[Opening Exercise material section]
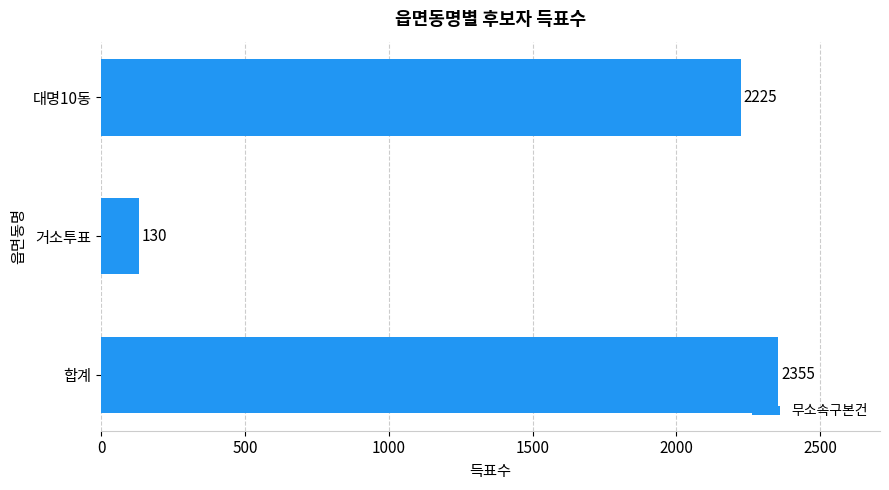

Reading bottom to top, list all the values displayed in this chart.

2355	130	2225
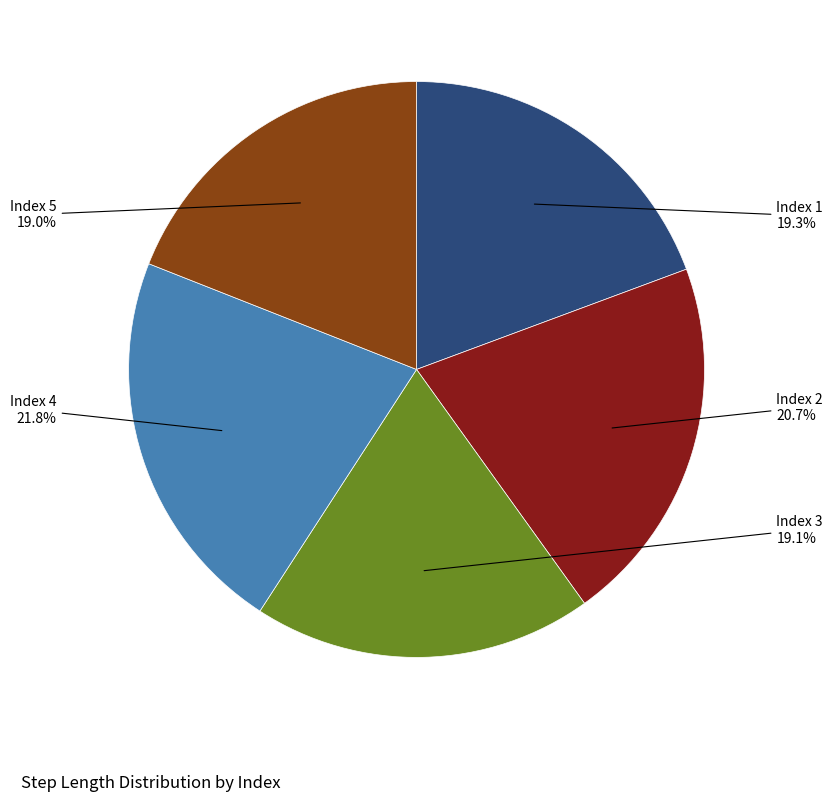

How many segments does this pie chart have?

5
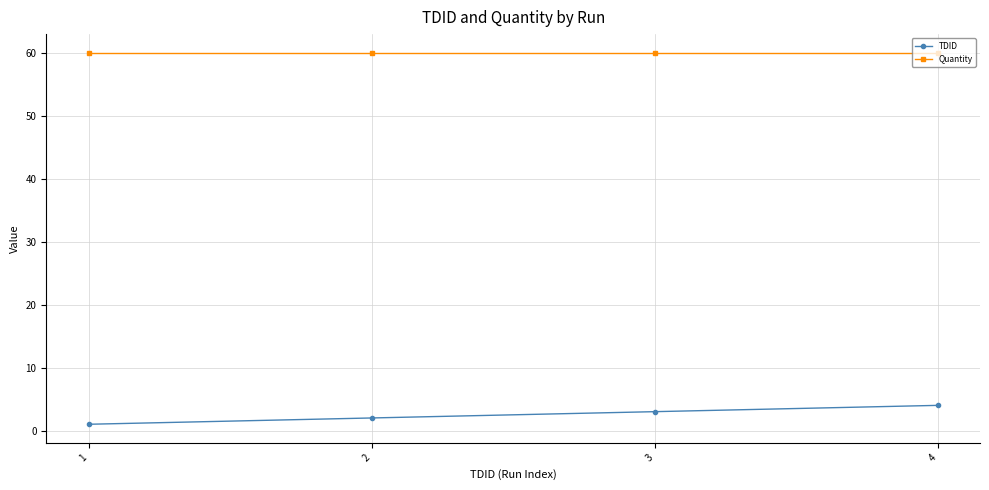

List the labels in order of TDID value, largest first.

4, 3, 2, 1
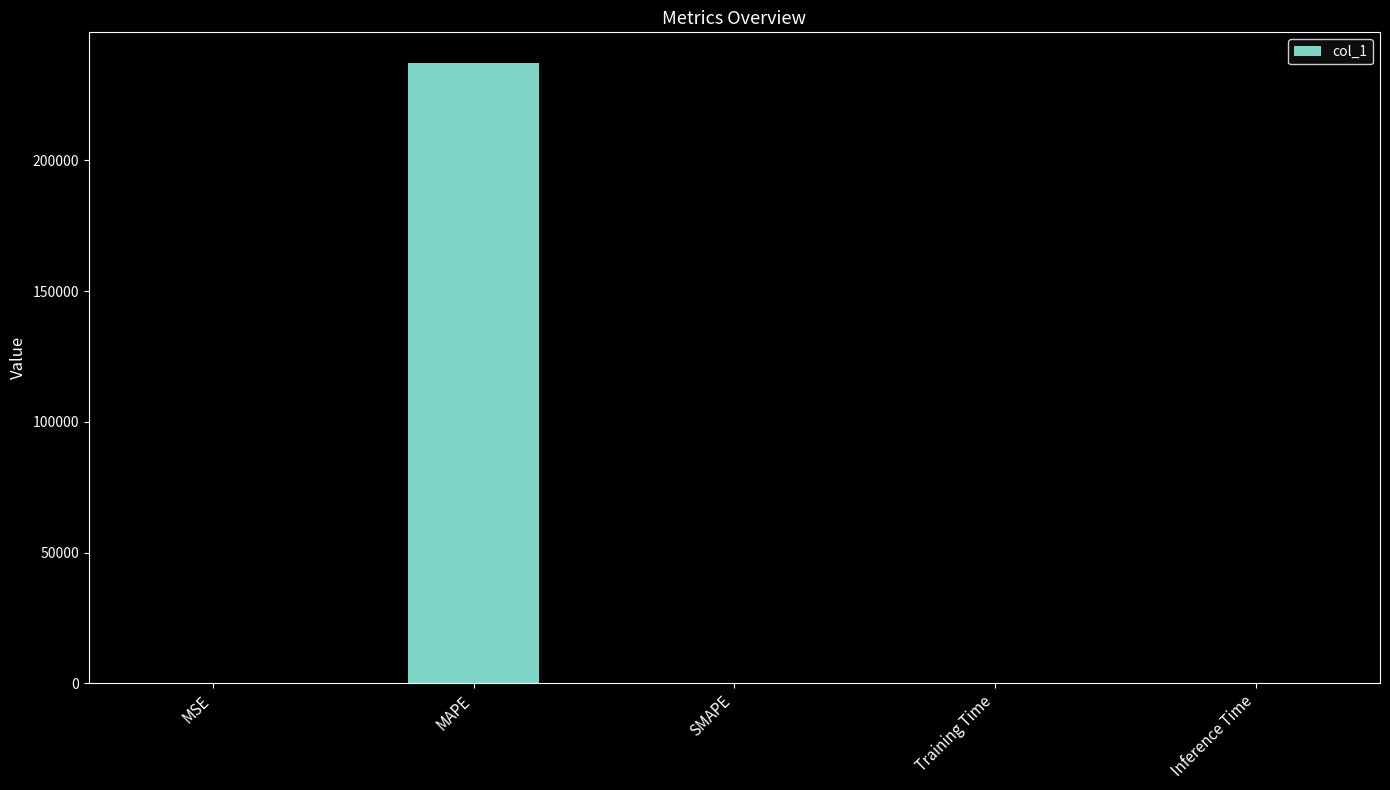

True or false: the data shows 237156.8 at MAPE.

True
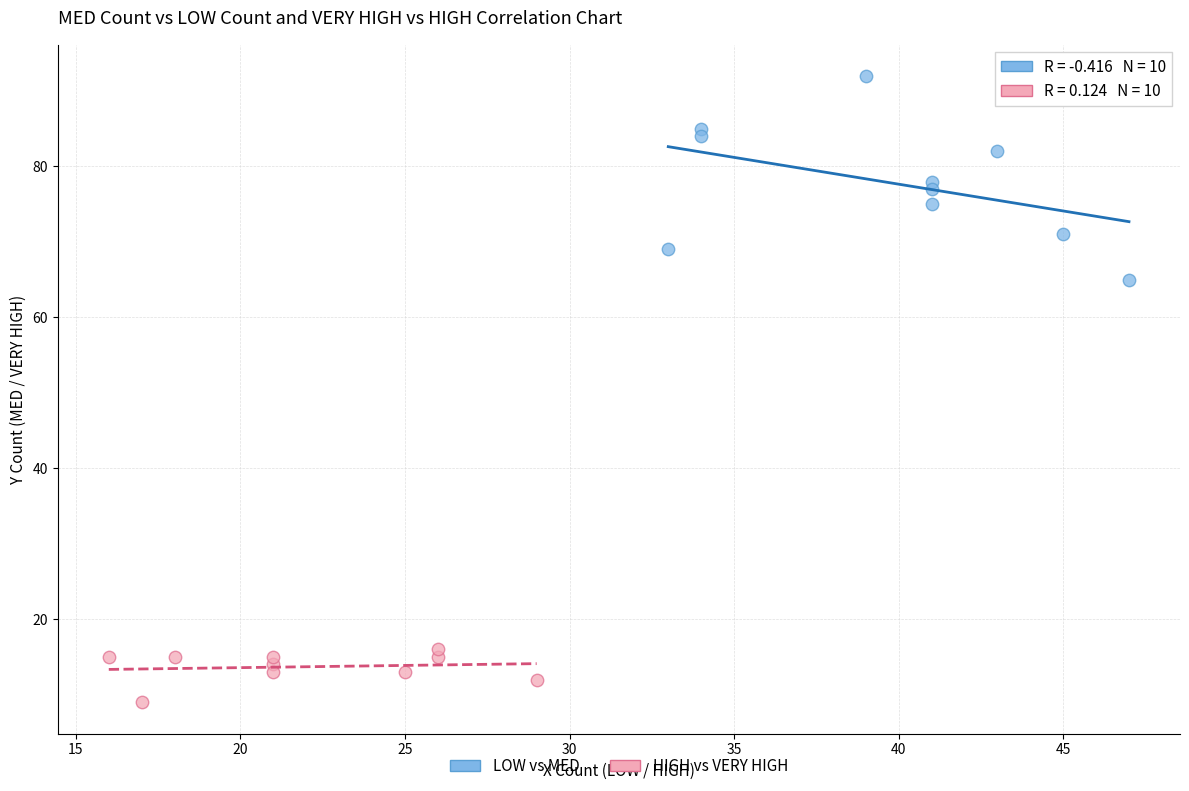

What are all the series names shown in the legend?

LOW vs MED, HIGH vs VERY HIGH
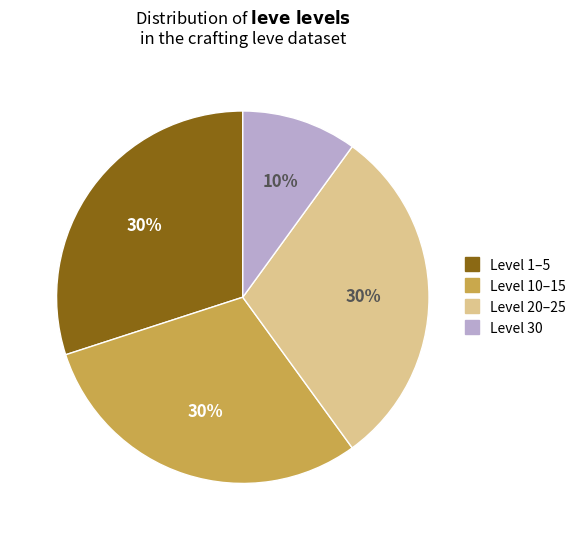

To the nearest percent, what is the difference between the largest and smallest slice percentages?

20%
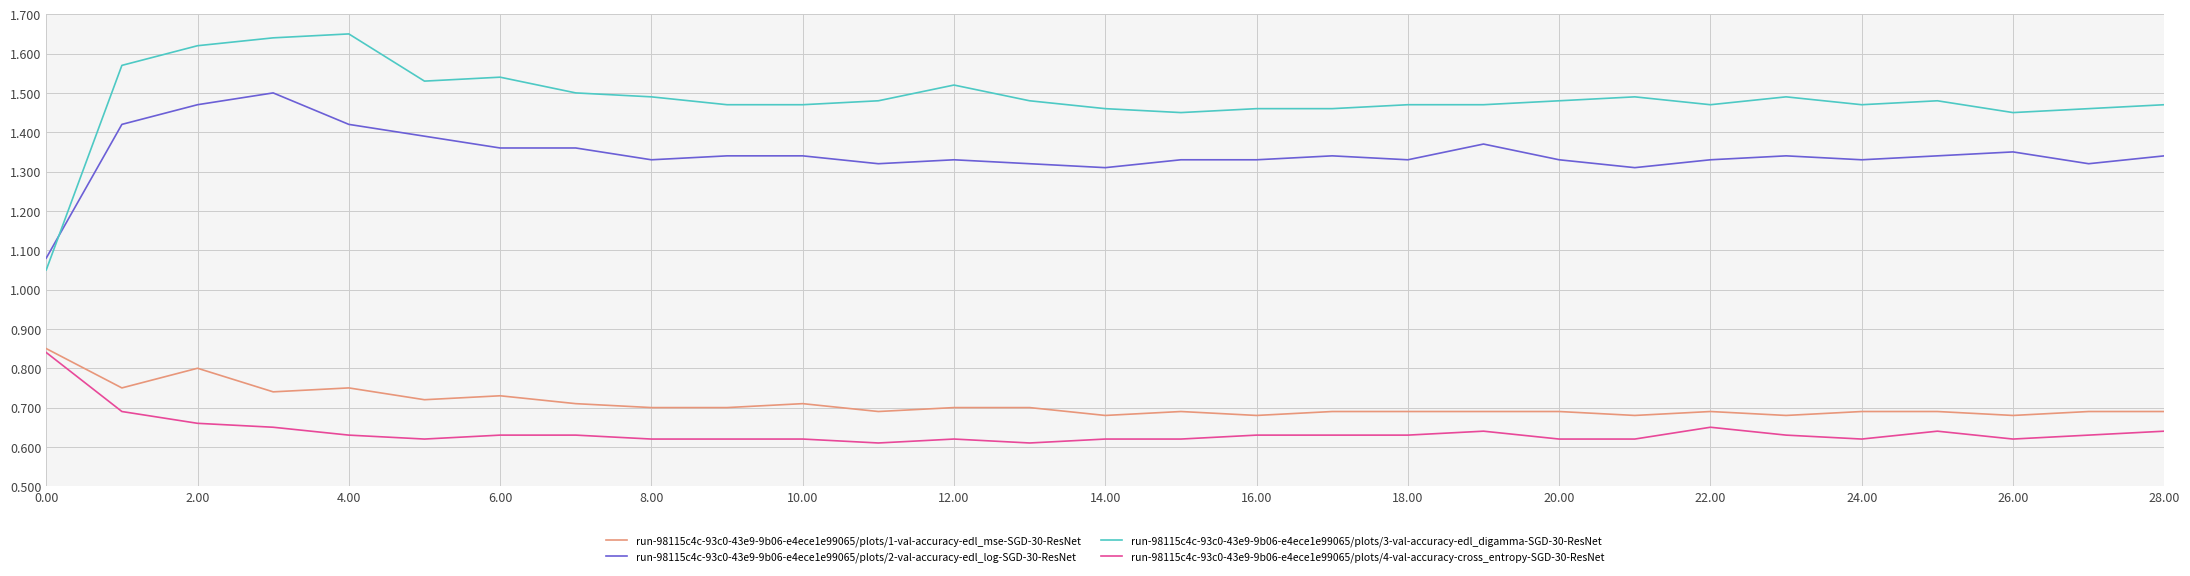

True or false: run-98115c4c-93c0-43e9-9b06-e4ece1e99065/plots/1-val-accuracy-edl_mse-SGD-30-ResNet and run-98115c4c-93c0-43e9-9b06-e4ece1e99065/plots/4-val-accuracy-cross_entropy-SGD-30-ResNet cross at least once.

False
[Closing Exercise material section]
(Aim of the exercise) Rewrite all of the material above with every instance of "chart" changed to "graph" and no other changes. Leave the pictures out of your answer.

(Solved exercise)
Reading bottom to top, list all the values displayed in this graph.

2355	130	2225

How many segments does this pie graph have?

5

List the labels in order of TDID value, largest first.

4, 3, 2, 1

True or false: the data shows 237156.8 at MAPE.

True

What are all the series names shown in the legend?

LOW vs MED, HIGH vs VERY HIGH

To the nearest percent, what is the difference between the largest and smallest slice percentages?

20%

True or false: run-98115c4c-93c0-43e9-9b06-e4ece1e99065/plots/1-val-accuracy-edl_mse-SGD-30-ResNet and run-98115c4c-93c0-43e9-9b06-e4ece1e99065/plots/4-val-accuracy-cross_entropy-SGD-30-ResNet cross at least once.

False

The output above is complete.